M. Gérard Dériot a signalé que l'ensemble des établissements accueillant des personnes âgées dans l'Allier a déjà bénéficié d'une subvention du conseil général afin de s'équiper d'une salle rafraîchie. Il a demandé si ce département pourrait néanmoins percevoir, a posteriori, les incitations financières prévues à cet effet par le Gouvernement.

M. Paul Blanc s'est interrogé sur la place réservée aux services de maintien à domicile dans le cadre du « plan blanc » annoncé par le ministre.

M. Jean-Louis Lorrain a rappelé que la région Alsace bénéficie désormais d'une couverture gérontologique de haute qualité, mais que des problèmes d'articulation demeurent entre le secteur sanitaire et le secteur médico-social. Il s'est enquis, en conséquence, des mesures qui pourraient être prises afin de parvenir à une meilleure coordination entre ces deux secteurs.
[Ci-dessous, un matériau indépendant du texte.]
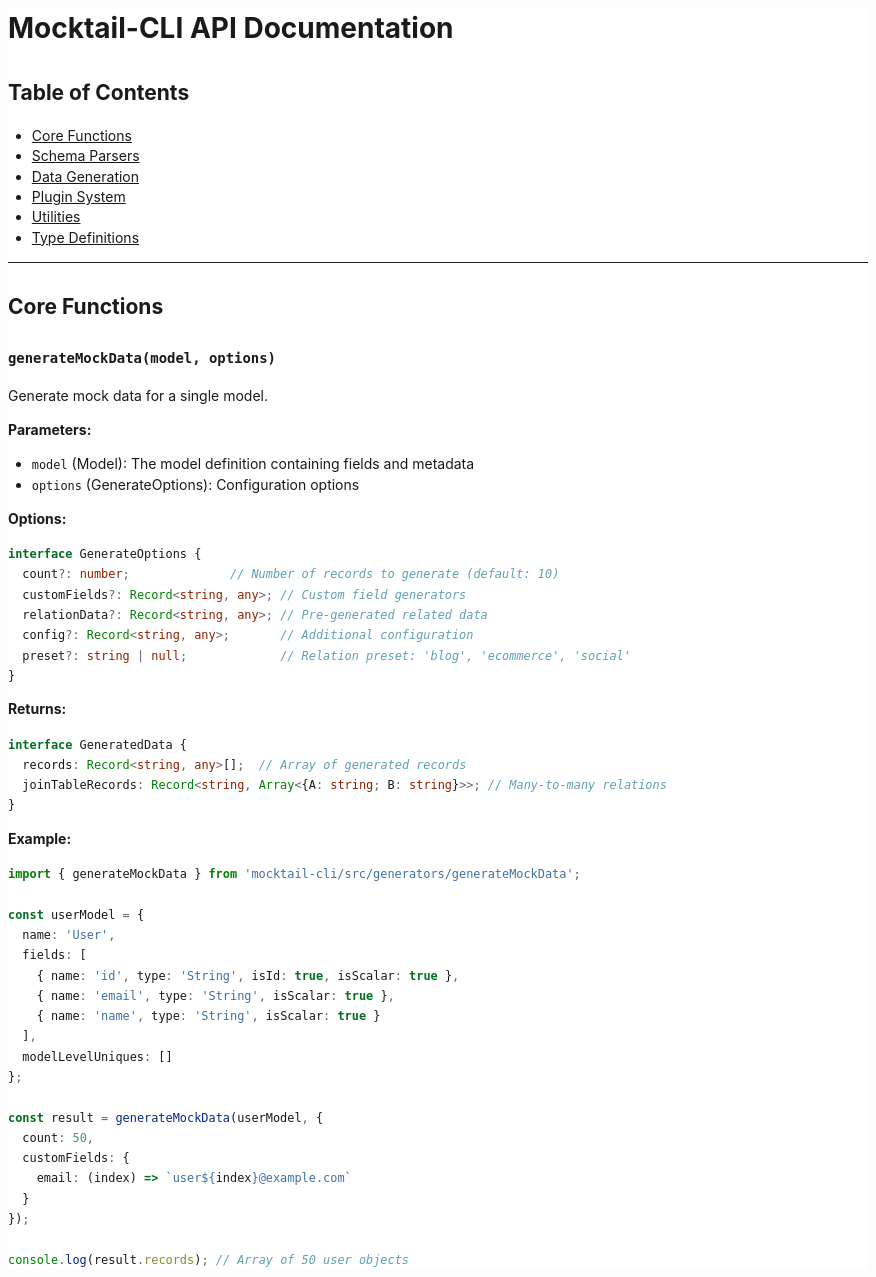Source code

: # Mocktail-CLI API Documentation

## Table of Contents

- [Core Functions](#core-functions)
- [Schema Parsers](#schema-parsers)
- [Data Generation](#data-generation)
- [Plugin System](#plugin-system)
- [Utilities](#utilities)
- [Type Definitions](#type-definitions)

---

## Core Functions

### `generateMockData(model, options)`

Generate mock data for a single model.

**Parameters:**
- `model` (Model): The model definition containing fields and metadata
- `options` (GenerateOptions): Configuration options

**Options:**
```typescript
interface GenerateOptions {
  count?: number;              // Number of records to generate (default: 10)
  customFields?: Record<string, any>; // Custom field generators
  relationData?: Record<string, any>; // Pre-generated related data
  config?: Record<string, any>;       // Additional configuration
  preset?: string | null;             // Relation preset: 'blog', 'ecommerce', 'social'
}
```

**Returns:**
```typescript
interface GeneratedData {
  records: Record<string, any>[];  // Array of generated records
  joinTableRecords: Record<string, Array<{A: string; B: string}>>; // Many-to-many relations
}
```

**Example:**
```typescript
import { generateMockData } from 'mocktail-cli/src/generators/generateMockData';

const userModel = {
  name: 'User',
  fields: [
    { name: 'id', type: 'String', isId: true, isScalar: true },
    { name: 'email', type: 'String', isScalar: true },
    { name: 'name', type: 'String', isScalar: true }
  ],
  modelLevelUniques: []
};

const result = generateMockData(userModel, {
  count: 50,
  customFields: {
    email: (index) => `user${index}@example.com`
  }
});

console.log(result.records); // Array of 50 user objects
```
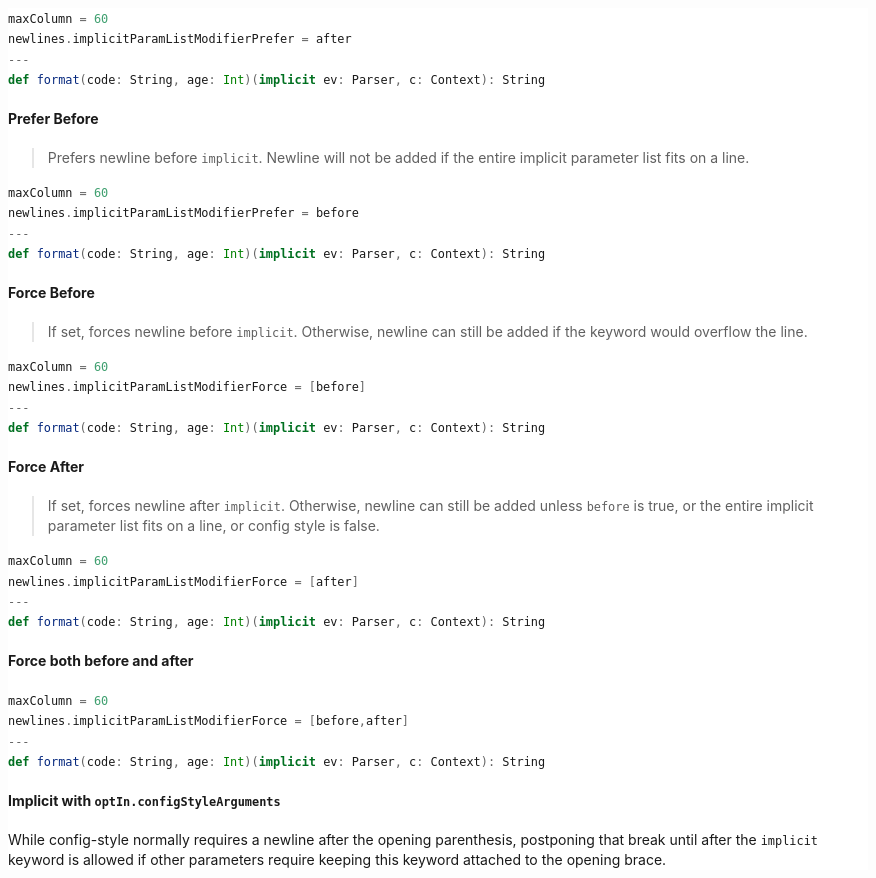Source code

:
 ```scala mdoc:scalafmt
maxColumn = 60
newlines.implicitParamListModifierPrefer = after
---
def format(code: String, age: Int)(implicit ev: Parser, c: Context): String
```

#### Prefer Before

> Prefers newline before `implicit`. Newline will not be added if the entire
> implicit parameter list fits on a line.

```scala mdoc:scalafmt
maxColumn = 60
newlines.implicitParamListModifierPrefer = before
---
def format(code: String, age: Int)(implicit ev: Parser, c: Context): String
```

#### Force Before

> If set, forces newline before `implicit`. Otherwise, newline can still be
> added if the keyword would overflow the line.

```scala mdoc:scalafmt
maxColumn = 60
newlines.implicitParamListModifierForce = [before]
---
def format(code: String, age: Int)(implicit ev: Parser, c: Context): String
```

#### Force After

> If set, forces newline after `implicit`. Otherwise, newline can still be added
> unless `before` is true, or the entire implicit parameter list fits on a line,
> or config style is false.

```scala mdoc:scalafmt
maxColumn = 60
newlines.implicitParamListModifierForce = [after]
---
def format(code: String, age: Int)(implicit ev: Parser, c: Context): String
```

#### Force both before and after

```scala mdoc:scalafmt
maxColumn = 60
newlines.implicitParamListModifierForce = [before,after]
---
def format(code: String, age: Int)(implicit ev: Parser, c: Context): String
```

#### Implicit with `optIn.configStyleArguments`

While config-style normally requires a newline after the opening parenthesis,
postponing that break until after the `implicit` keyword is allowed if other
parameters require keeping this keyword attached to the opening brace.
M. Claude Domeizel a estimé que la canicule servait d'alibi au Gouvernement pour obtenir du Parlement le vote d'un texte aux dispositions inéquitables. Il a estimé que l'institution d'un dispositif de veille et d'alerte relève du domaine réglementaire et que les dispositions afférentes à ce plan ne figurent dans le projet de loi que parce qu'elles constituent des charges nouvelles non compensées pour les collectivités territoriales. Il a ensuite fait part de ses inquiétudes devant le peu de précision des dispositions proposées par le texte pour la caisse nationale de solidarité pour l'autonomie.

En réponse, M. Hubert Falco, ministre délégué aux personnes âgées, a observé que les mesures prévues dans le cadre du plan de solidarité pour les personnes dépendantes permettraient d'améliorer la situation du secteur de l'aide à domicile. Il a en outre indiqué que le lundi de Pentecôte ne constitue pas en soi une fête religieuse, cette journée étant d'ailleurs travaillée dans l'État du Vatican.

Concernant les établissements de santé, il a précisé que la taxe de 0,3 % s'appliquerait sur l'ensemble de la masse salariale, mais que le coût serait répercuté sur les comptes de l'assurance maladie en proportion de la partie soin, et sur les résidants pour la partie relative à l'hébergement.

M. Hubert Falco, ministre délégué aux personnes âgées, a ensuite rappelé que les mesures incitant au rafraîchissement d'une pièce dans les établissements accueillant des personnes âgées n'impliquent pas l'obligation de climatiser les locaux.

Il a insisté sur la nécessité d'une mise en oeuvre rapide de certaines dispositions du projet de loi, notamment le plan d'urgence ou encore le vote des mesures financières permettant d'assurer le financement de l'allocation personnalisée d'autonomie pour l'année 2004.

Il a enfin précisé à M. Gérard Dériot que le bénéfice des subventions d'équipement permettant l'installation de salle rafraîchie serait ouvert à toutes les maisons accueillant des personnes âgées qui auraient procédé à ces investissements à compter du mois de septembre 2003.

M. Nicolas About, président , a rappelé que les 15.000 morts causés par la canicule constituent une blessure profonde pour la nation tout entière et que cette plaie justifie en elle-même qu'un effort financier à la mesure de l'enjeu soit entrepris.